HOI AN’S CENTRAL MARKET
Hungry for breakfast, I arrived at Hoi An’s Central Market at 9am on a Saturday. I wasn’t sure what I was searching for but was certain I’d know it when I found it. Walking through the market, with the fresh produce and bustle of locals and tourists, I felt an overwhelming sense of calm.
This calm feeling quickly evaporated when my arm was seized by the vice-like grip of a young woman insisting I follow (or should I say be dragged) to her tailor shop. Resistance proved futile so I reluctantly went with it. Upon arrival, I was asked to please sit and look through her book of patterns, but I begged off, insisting I only had time to take a business card and would return should I have need of a tailor. After making my getaway from the kind, but persistent shopkeeper, I returned to my wanderings.
Tip: Don’t be like me! Don’t be afraid to stand your ground, smile, and walk in the opposite direction. Had I had my coffee that morning I’m certain I would have found the strength to do so myself.
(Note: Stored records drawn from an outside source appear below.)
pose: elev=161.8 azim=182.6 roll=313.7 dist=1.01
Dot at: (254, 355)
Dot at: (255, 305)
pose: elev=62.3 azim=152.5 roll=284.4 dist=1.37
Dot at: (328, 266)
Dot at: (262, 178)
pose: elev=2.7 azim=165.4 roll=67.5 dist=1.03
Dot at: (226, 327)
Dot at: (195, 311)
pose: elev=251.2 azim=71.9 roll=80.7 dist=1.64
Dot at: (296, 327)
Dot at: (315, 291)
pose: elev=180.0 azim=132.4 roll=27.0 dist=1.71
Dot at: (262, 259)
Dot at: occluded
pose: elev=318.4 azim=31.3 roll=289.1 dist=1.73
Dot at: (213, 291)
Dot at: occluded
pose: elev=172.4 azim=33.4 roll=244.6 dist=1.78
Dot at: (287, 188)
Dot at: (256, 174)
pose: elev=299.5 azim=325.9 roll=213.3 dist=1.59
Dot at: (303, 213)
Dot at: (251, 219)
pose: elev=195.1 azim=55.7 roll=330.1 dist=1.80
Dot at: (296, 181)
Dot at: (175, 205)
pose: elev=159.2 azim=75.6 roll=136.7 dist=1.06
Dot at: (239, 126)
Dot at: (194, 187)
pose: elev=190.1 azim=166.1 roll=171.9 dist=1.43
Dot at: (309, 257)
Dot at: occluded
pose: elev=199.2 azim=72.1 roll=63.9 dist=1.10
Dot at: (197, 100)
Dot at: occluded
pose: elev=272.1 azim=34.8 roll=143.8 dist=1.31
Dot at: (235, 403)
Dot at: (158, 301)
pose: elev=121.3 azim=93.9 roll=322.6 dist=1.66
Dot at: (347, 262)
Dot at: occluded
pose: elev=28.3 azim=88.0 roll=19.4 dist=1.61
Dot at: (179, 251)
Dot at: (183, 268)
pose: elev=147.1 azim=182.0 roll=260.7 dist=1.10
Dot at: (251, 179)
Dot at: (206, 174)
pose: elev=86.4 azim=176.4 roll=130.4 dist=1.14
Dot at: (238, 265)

The Central Market is made up of several blocks of covered and uncovered stalls, selling everything from spotted quail eggs to knock-off sunglasses, bed linens to fresh chicken feet, haberdashery to bicycle tires. There is something for everyone at this market, and prices that can’t be beat anywhere else in the city. The market is a favorite spot among many locals for meats and produce, but best to get there early for the freshest selection.
Souvenir stalls can be found in both the covered and uncovered portions of the market and are well stocked with coffee, silk scarves, and various other knick knacks. I recommend spending no less than an hour meandering the many stalls to get a good inventory of the place. Prices are cheap, but, as always, make sure you haggle the price down before purchasing. It is the Vietnamese way. A friendly haggling exchange with one stall owner reduced the quoted price of a box of (ever necessary) Oreos down by half.
Still on my search for sustenance, I followed my nose to a covered portion of the market filled with small food stalls. Certain that I had finally found what I was looking for, I sat down at a delicious looking stall selling banh cuon (steamed rolled or folded layers of thin rice cake filled with ground pork), and was rewarded with one of the tastiest meals I’ve had in Hoi An. This meal supported my theory that the best food in any city, can usually be found tucked away in a crowded market.
Satisfied after my meal, I walked away from the market, glad that I was leaving as the heat of the day rolled in. Carve a few morning hours out of your trip to visit the Central Market, and you will be rewarded with excellent local food, great shopping, and endless photo opportunities.